Making lemonade: A positivity top 10 list

“Prosperity is not without many fears and disasters; and adversity is not without comforts and hopes.” – Francis Bacon

 

“Obstacles don’t have to stop you. If you run into a wall, don’t turn around and give up. Figure out how to climb it, go through it, or work around it.” – Michael Jordan

 

“If you don’t like something, change it; if you can’t change it, change the way you think about it.” – Mary Engelbreit

 

As I was thinking about this blog, I couldn’t side-step the fact that we are still in an unsettled time with the pandemic continuing to cause deaths worldwide, a divisive federal election, and a real divide in how people assess the truth via social and other media. Besides these more macro issues, on the micro side, many of us are managing the roles of worker, teacher, parent, and caregiver – but none of them very well. I am particularly flummoxed by the role of Zoom presenter, which entails ensuring my lighting, audio, makeup and hair are screen-worthy, on top of making sure the content is accurate. My staff recently got me a light to improve my look (read: to make me look slightly less old) during online meetings that reminds me of something out of Hollywood.
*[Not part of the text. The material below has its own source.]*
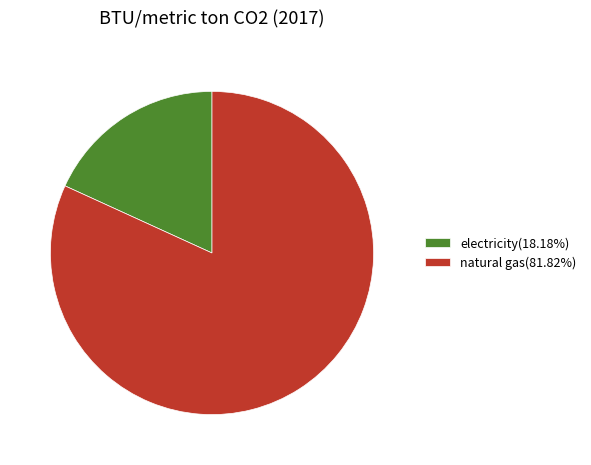

Do natural gas(81.82%) and electricity(18.18%) together represent more than half of the pie?

Yes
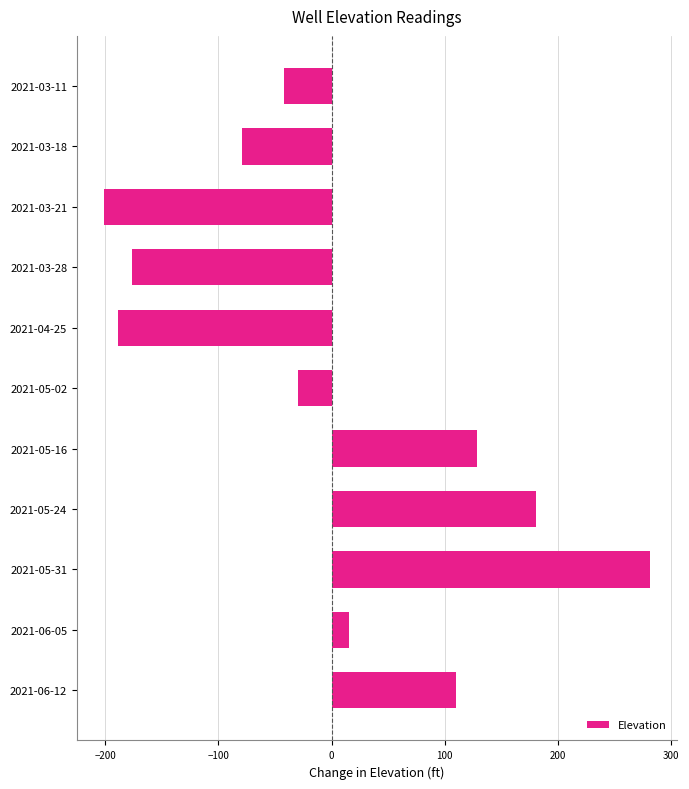

What is the difference between the values at 2021-05-16 and 2021-04-25?

317.2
With all this continued suffering, turmoil, and uncertainty, there are the things that would never have happened without the pandemic, like the Hollywood light helping me (maybe) look younger on Zoom. These are – dare I say it – positive, good, heartening. To demonstrate, I am going to share my top 10 list of such good things:

  1. Having the time to watch some excellent documentaries, including “The Last Dance” about the Chicago Bulls and Michael Jordan. I’m not a huge professional basketball fan, but I was riveted. The quote above is an homage to Mr. Jordan and quite applicable to this blog.
  2. Being forced – in my work and personal life – to embrace platforms like Zoom, Microsoft Teams, etc., more fully. My fellow staff at APPA are already thinking about how we leverage these platforms to reach more of our members and provide them more value.
  3. The importance — no, necessity — of in-person interactions. A corollary to #9. We are human beings after all and need it. But not for everything. For strategy, networking, relationship-building and nuance? Yes, yes, yes and yes.
  4. Walking around my neighborhood, and even other people’s neighborhoods, a lot. Besides reminding me that walking can be healthy if done regularly and for long enough, I have had time to admire the well-manicured lawns, recent renovations and sometimes “quirky” styles of my neighbors.
  5. Digging into an amazing series of podcasts (another corollary, this time to #7). I cannot say enough about “Hardcore History” by Dan Carlin. So good (that is, if you are a total history geek like I am)!
  6. Remembering how many of our fellow Americans are essential workers. Can we even count the ways they have kept us all up and running? Electric (nothing runs without it), healthcare, medicine and vaccines, sanitation, water, wastewater, communications/internet (reminder: these run on electricity, too), farming, ranching, food processing and packaging, grocery and convenience stores, transportation (planes, trains, trucks, ships, cars), military, first response, dispatch, mail and delivery, construction, building and machine maintenance…the list goes on.
  7. Spending a lot more time with our pets — whether from all the walking (again see #7) or because many are still working from home. Pet adoptions are up, too.
  8. A renewed (okay, a new) appreciation for camping. My family has done a lot of it in recent months, and I have to say, there is something unique and amazing about waking up and frying some bacon over a campfire.
  9. Not traveling so much for work, but also missing travel at the same time. Paradox.
  10. Spending more time with my family. But not just spending time with them — pushing the pause button and doing things we have never done together or haven’t done often because we have had other priorities. The clearing of our schedule was cathartic – at least for about two weeks. As I start to add to my schedule again, I hope I am doing so a bit more mindfully.

What about you? What positives have emerged for you as we, together, face this pandemic?